▶ **DIRECTIONS**:
What you give back should be exactly the lines from the one with "16:00: 150 -> 349.7" through the end of the data, without the pictures.

▶ **EXERCISE INPUT**:
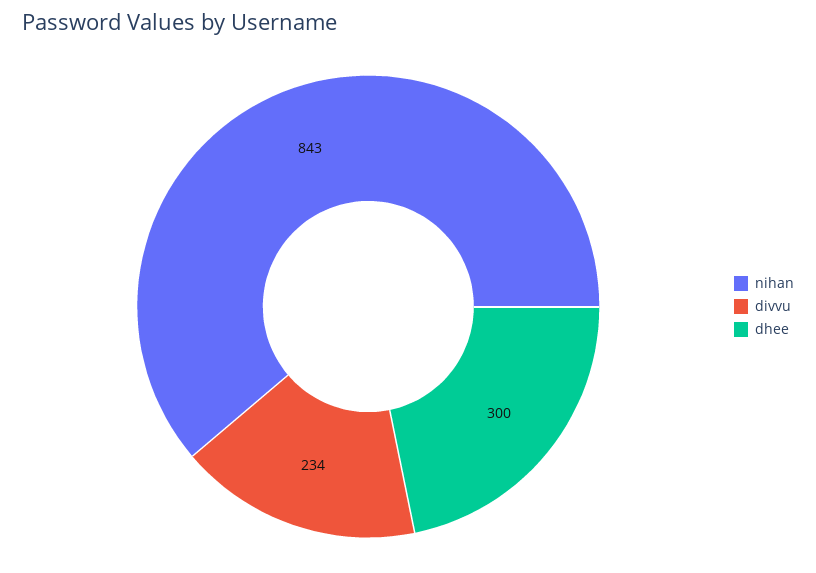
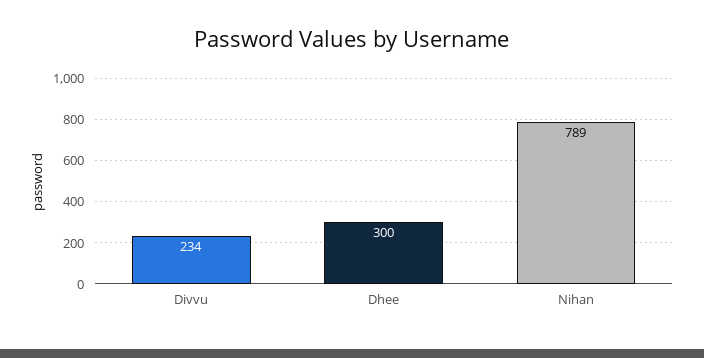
nihan: 843 -> 789

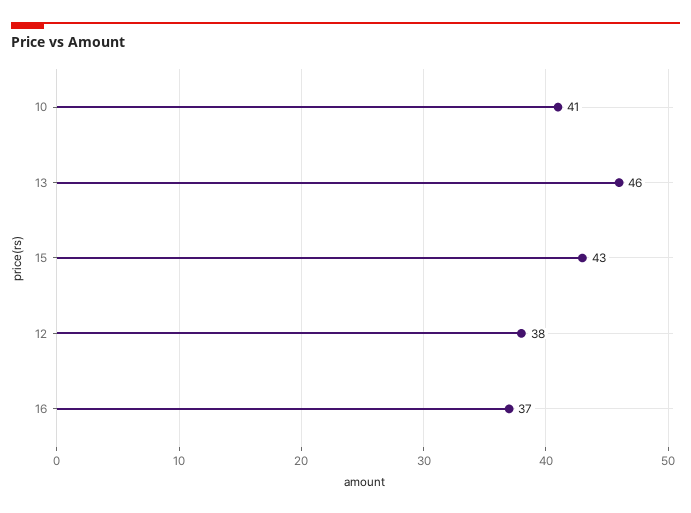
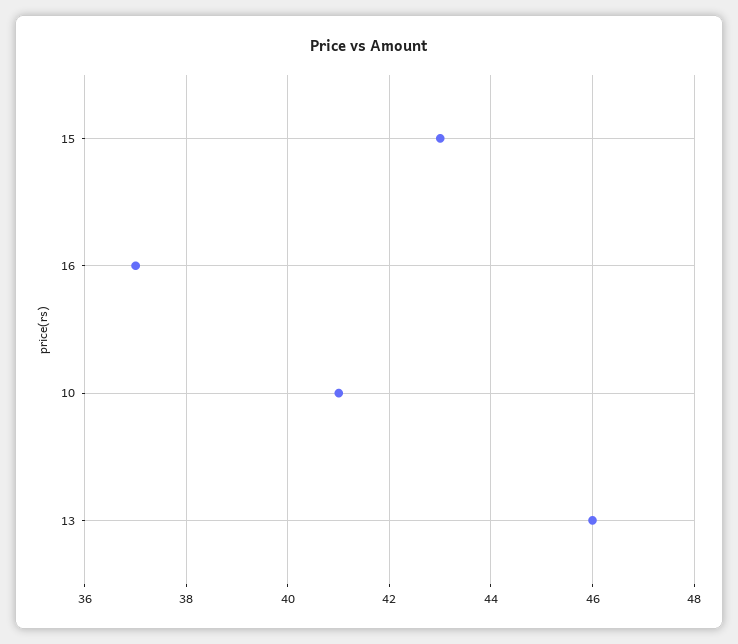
12: 38 -> none

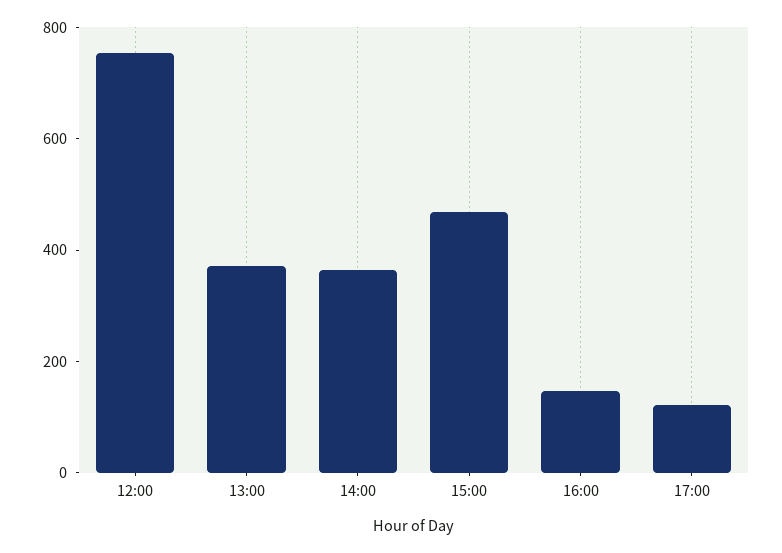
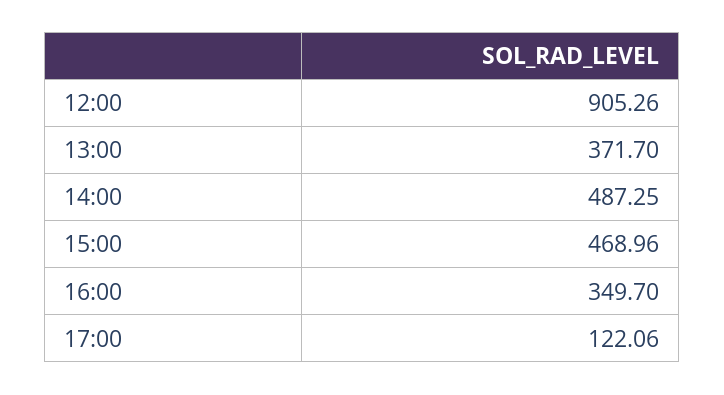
12:00: 750 -> 905.26
14:00: 350 -> 487.25
16:00: 150 -> 349.7

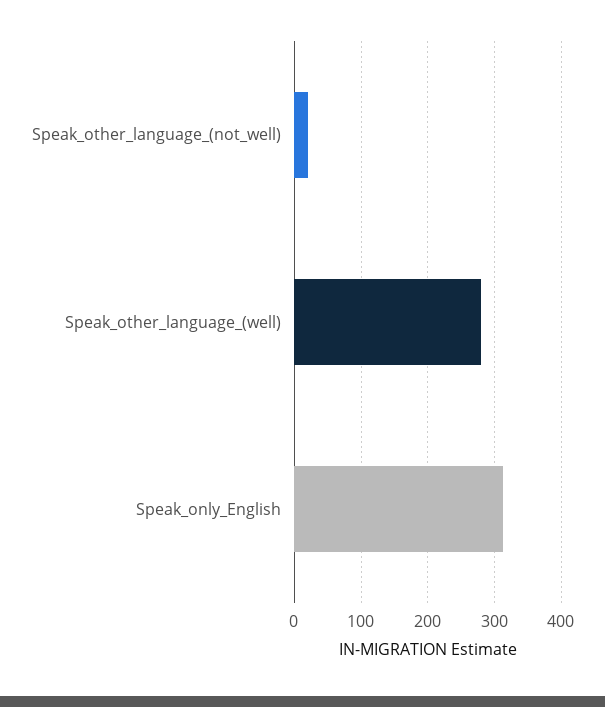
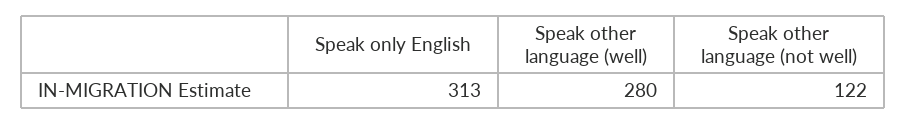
Speak_other_language_(not_well): 20 -> 122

▶ **RESULT OF THE EXERCISE**:
16:00: 150 -> 349.7

Speak_other_language_(not_well): 20 -> 122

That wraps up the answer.